パリ協定の批准が間に合わないらしい 

バスに乗り遅れるな、っていうのはよく言われるけど、何でもかんでも乗り遅れるなっていうわけではないらしい。
2020年以降の地球温暖化対策のための世界的合意「パリ協定」が11月4日に発効すると、国連が5日(水)に発表した。という記事を金曜日に読んだ。最初はたいして興味がなかったんだけど、同じ日の特集面の記事を読んで変わった。

新聞によると、地球温暖化防止の国際的枠組みとして、去年末に採択されたパリ協定。55カ国以上の批准、批准国の温室効果ガス排出量が世界の総量の55%以上を占める、という発効条件を今月5日に満たしたという。(5日時点で、73カ国が批准)
世界の温室効果ガス排出量を、今世紀後半に実質ゼロにし、産業革命前からの気温上昇幅を2度未満(できれば1.5度)に抑えることを目指す。京都議定書と大きく異なる点は、ガスの削減義務を先進国だけに課すのではなく、途上国を含めた196カ国・地域全てに拡大したこと。国別削減目標値は、各国が自ら決定、2020年以降5年ごとに見直す。見直す際は、見直し前の目標よりも高い目標を掲げなければならない。
削減目標の達成は義務ではない。けど、5年ごとの見直し、国連への提出は義務で、削減の進捗状況を国連へ報告、検証を受けることも決定。

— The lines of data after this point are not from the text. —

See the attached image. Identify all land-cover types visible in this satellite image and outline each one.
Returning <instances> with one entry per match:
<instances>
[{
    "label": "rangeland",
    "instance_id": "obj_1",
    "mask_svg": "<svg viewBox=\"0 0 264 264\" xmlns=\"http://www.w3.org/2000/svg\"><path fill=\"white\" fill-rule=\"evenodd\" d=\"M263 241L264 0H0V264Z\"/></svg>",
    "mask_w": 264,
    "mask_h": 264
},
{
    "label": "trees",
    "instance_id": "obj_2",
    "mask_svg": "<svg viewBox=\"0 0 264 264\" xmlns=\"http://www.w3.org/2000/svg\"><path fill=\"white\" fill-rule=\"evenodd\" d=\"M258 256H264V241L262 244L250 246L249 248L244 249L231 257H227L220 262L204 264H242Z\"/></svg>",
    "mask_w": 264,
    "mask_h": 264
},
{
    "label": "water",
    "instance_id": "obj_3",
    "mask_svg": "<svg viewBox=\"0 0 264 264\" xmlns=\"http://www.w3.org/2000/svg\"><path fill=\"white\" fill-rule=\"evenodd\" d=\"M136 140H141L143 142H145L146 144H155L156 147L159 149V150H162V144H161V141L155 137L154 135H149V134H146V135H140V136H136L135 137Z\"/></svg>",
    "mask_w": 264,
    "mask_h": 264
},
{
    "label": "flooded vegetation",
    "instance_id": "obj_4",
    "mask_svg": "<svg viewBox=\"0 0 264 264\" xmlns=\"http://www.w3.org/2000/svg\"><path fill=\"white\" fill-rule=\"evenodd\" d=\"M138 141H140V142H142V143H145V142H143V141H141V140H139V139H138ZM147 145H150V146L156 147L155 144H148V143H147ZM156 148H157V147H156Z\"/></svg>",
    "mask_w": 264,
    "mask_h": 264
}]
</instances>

パリ協定の第1回締約国会議は、11月7日から開かれる。正式メンバーは、10月19日(会議の最終日から30日前)までに批准した国のみになる。
批准してない国は、決定権のないオブザーバー資格での参加になるという。NPOと大差ない扱いだそうだ。

日本は、まだ批准してない。11日に批准案を閣議決定する予定で、それから国会に提出され、承認と批准手続きの審理が始まる。審議を急ぐために、TPP審議の本格化する衆院からでなく、参議院から審議を始めるそうだけど、批准の手続きの締め切り10月19日(水)には、間に合いそうもないらしい。

9月に、2大排出国のアメリカと中国が共同で批准を発表したことで年内発効の公算が大きくなり、インドが2日に批准手続き完了を発表、EUは5日国連に批准書を提出したという。
4月に協定に署名してから、日本は何してたんだろう。こんなに早く事が進むとは思ってなかったのかな。
TPPの論議の時、交渉参加に間に合わなければ不利な条件になってしまうから、とにかく早く交渉に参加を、という言い方をよく聞いたような覚えがあるけど、こっちの方はのんびりしてたのかな。
このままいくと、第1回の会議にはオブザーバー参加になる。毎日新聞の記事によると、日本が交渉で不利になるのは明らかだそうだ。
対照的に、産経ニュースには「前のめりの批准は疑問だ」という主張が載ってた。国内にもいろんな意見があるみたいだ。

排出ガスについては、以前は先進国と途上国の間の対立に焦点が当たってたような覚えがあるけど、パリ協定では、その垣根を取っ払った。そのこと自体がすごいことだという。世界各国で異常気象が増えて、実際に温暖化の影響を肌で感じるようになり人々の意識が変わってきたこと、温暖化対策が経済の負担ではなく、むしろ、新たな経済チャンスとして認識されるようになってきたことが、根底にあるという。
それでも、産経の主張にあるように、課題もまだまだ多いんだろうと思う。
ただ、アメリカと中国が共同で批准を発表したことや、それを見てインドが批准を急いだことなどをみれば、温暖化を止めるという大きな話は当然として、なんだか大きなお金の流れもこっちにのっかてる感じがして、このバスには乗り遅れちゃいけないんじゃないかと思ってしまう。